§ **WHAT IS REQUIRED**: How many lines of the records below contain the word "lookup"? Answer with the number alone.

§ **SUPPLIED RECORDS**:
:::::
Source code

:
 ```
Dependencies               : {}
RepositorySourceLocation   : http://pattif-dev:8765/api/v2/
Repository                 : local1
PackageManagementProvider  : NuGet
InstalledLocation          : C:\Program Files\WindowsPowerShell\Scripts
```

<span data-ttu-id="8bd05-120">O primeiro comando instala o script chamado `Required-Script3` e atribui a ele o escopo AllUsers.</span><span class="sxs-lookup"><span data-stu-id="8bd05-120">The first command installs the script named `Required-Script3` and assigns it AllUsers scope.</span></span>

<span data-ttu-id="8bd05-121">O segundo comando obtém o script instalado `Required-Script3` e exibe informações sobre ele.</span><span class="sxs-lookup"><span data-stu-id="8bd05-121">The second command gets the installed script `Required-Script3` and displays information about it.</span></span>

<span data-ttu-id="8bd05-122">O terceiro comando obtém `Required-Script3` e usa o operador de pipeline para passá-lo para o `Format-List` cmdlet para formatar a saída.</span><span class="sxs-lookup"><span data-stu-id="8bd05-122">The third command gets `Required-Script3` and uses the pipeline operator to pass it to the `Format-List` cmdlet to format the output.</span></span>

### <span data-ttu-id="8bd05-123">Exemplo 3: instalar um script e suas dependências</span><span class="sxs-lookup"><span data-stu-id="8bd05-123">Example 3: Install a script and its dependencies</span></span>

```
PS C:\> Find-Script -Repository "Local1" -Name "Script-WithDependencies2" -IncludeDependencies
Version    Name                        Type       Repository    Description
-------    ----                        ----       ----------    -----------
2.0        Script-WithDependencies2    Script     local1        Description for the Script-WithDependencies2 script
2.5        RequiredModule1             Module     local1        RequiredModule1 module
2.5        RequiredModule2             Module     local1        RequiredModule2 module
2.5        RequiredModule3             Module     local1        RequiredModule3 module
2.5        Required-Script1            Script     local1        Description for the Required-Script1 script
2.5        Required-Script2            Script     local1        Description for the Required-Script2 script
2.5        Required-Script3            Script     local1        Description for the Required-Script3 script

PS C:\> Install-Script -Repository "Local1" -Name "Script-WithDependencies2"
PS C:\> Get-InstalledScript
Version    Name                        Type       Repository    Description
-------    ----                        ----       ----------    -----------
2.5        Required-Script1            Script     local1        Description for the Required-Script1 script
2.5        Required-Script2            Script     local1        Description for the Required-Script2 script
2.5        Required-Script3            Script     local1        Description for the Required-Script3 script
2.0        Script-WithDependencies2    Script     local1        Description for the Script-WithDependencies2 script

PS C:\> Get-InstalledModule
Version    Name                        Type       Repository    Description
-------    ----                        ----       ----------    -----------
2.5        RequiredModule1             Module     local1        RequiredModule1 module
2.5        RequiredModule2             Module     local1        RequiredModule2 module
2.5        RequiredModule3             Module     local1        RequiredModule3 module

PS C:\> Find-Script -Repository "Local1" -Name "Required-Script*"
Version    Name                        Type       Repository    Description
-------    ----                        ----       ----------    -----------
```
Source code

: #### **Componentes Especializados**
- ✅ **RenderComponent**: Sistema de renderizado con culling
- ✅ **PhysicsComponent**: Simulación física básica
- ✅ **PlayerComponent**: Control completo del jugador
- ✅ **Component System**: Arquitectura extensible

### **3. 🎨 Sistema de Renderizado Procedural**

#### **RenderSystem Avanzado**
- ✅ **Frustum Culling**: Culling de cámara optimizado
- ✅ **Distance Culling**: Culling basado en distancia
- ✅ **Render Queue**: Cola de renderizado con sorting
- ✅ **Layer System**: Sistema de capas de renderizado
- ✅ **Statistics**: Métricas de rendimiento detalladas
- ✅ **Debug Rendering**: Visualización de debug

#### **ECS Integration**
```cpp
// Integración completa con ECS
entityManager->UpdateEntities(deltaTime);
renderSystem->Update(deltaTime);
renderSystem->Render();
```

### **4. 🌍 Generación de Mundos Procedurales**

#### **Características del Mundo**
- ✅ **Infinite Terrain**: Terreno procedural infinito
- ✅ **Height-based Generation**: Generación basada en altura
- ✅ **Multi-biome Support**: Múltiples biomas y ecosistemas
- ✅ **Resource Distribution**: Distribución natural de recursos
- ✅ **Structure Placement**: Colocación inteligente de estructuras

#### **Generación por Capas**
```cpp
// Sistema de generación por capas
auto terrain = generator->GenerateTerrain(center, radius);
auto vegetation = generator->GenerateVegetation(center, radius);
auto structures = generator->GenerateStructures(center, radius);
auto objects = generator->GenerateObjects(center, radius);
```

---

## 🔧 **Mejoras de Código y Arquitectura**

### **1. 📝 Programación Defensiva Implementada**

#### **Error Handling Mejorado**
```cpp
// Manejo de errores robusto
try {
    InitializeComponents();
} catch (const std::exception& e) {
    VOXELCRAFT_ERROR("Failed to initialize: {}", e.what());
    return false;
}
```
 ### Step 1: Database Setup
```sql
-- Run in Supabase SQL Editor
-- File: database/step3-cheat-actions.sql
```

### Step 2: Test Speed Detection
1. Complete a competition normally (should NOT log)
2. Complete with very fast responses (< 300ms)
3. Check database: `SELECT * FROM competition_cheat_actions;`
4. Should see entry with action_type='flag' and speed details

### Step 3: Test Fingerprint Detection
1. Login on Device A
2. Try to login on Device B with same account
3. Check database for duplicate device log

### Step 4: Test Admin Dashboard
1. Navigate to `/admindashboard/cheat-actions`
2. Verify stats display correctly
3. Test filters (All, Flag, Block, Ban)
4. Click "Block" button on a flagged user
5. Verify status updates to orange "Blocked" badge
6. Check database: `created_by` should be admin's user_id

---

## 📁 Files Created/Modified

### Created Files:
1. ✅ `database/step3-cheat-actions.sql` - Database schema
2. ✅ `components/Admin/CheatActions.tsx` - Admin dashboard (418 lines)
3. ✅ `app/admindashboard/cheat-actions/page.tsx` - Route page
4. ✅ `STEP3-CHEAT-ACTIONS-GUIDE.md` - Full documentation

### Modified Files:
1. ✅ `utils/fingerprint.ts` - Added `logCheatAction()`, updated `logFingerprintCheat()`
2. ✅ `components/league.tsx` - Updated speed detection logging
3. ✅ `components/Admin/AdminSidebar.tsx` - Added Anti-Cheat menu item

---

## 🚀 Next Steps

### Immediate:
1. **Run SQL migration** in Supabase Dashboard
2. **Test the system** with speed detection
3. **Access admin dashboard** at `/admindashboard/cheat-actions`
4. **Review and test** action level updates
:::::
§ **RESPONSE FOR THIS EXERCISE**: 4